Sea kayaking is such a great sport that many people have written books about it. If you’d like to enhance your armchair sea kayaking cred, here’s a list of books to get you started. Note that some of them are available from the club library! Contact any trip leader or club officer to teach you about our checkout system if you’re interested.
Sea Kayaking: Basic Skills, Paddling Techniques, and Expedition Planning, by Dan Henderson.
After reading Chapter 4 I could suddenly keep up with Tim. It also contains useful information besides just improving your stroke technique.
Sea Kayaker‘s Deep Trouble, by Matt Broze and George Gronseth.
This is a collection of accounts of real sea kayaking trips that didn’t go according to plan. Many of them take place around Puget Sound, the San Juans, and the Olympic Peninsula. It is essentially required reading if you are going to be a trip leader. Read these stories and learn vicariously from others’ mistakes so you can paddle more safely. The club has a copy but it seems to be missing.
Fundamentals of Kayak Navigation, by David Burch.
Also standard reading for new trip leaders, this book teaches you the basics of navigating, in particular, reading charts and predicting tidal currents, from an interesting local marine navigation specialist. The club has two copies!
Kayaking Puget Sound, the San Juans, and Gulf Islands, older editions by Randel Washburne and newest edition by Rob Casey.

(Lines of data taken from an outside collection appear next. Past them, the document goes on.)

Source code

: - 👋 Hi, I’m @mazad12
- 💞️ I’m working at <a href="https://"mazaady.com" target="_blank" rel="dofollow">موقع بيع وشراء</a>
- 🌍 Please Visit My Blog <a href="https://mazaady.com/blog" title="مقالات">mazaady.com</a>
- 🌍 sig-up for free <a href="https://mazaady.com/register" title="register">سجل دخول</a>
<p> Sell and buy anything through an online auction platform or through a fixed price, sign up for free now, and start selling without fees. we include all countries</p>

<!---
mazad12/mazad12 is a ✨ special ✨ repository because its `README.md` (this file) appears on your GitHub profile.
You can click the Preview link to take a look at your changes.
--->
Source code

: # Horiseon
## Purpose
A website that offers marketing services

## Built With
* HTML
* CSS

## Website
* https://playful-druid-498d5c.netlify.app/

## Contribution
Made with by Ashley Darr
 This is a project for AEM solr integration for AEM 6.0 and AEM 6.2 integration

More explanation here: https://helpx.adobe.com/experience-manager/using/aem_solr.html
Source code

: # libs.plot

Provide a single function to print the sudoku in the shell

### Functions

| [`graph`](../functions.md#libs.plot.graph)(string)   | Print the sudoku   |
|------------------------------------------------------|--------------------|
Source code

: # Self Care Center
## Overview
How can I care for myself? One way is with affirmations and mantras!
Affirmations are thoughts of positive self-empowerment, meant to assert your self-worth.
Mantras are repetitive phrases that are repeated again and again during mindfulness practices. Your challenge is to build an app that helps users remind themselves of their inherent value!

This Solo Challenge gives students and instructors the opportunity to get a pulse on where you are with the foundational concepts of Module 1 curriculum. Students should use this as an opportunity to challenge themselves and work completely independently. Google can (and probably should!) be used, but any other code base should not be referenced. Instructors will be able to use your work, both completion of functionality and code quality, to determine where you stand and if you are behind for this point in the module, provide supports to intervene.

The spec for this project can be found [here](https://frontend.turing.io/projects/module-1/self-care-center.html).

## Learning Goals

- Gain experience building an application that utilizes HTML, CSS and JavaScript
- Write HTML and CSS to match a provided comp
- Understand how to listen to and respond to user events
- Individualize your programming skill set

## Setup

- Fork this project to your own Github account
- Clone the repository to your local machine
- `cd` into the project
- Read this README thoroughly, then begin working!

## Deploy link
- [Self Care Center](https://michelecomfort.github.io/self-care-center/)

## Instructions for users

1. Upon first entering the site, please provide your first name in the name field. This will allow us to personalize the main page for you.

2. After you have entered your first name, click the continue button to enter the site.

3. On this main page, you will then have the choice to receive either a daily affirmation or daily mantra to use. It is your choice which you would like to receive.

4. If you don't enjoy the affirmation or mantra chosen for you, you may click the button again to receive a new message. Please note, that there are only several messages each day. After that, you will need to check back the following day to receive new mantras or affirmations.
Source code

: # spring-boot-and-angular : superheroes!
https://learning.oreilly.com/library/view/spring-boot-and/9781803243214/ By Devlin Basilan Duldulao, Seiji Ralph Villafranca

This is a classic guidebook with concise information on many of the popular salt water paddles in the area. The club has at least one copy of the second edition.
Sea Kayaking, by John Dowd.
An instructional manual for kayak expeditions by a great expedition kayaker (expeditionkayak.com lists a couple of his adventures). I started reading this thinking it would teach me useful skills for kayaking, but instead found it as a launching point into reading about kayaking across oceans. The club has two copies.
Kayaking the Inside Passage, by Robert H. Miller.
A great, not at all concise, read discussing a series of trips by the author and his wife from the southern end of Puget Sound all the way to Glacier Bay in southeast Alaska. There is lots of information about and narration of the paddling they did, but also plenty of background about the history of the places they visited.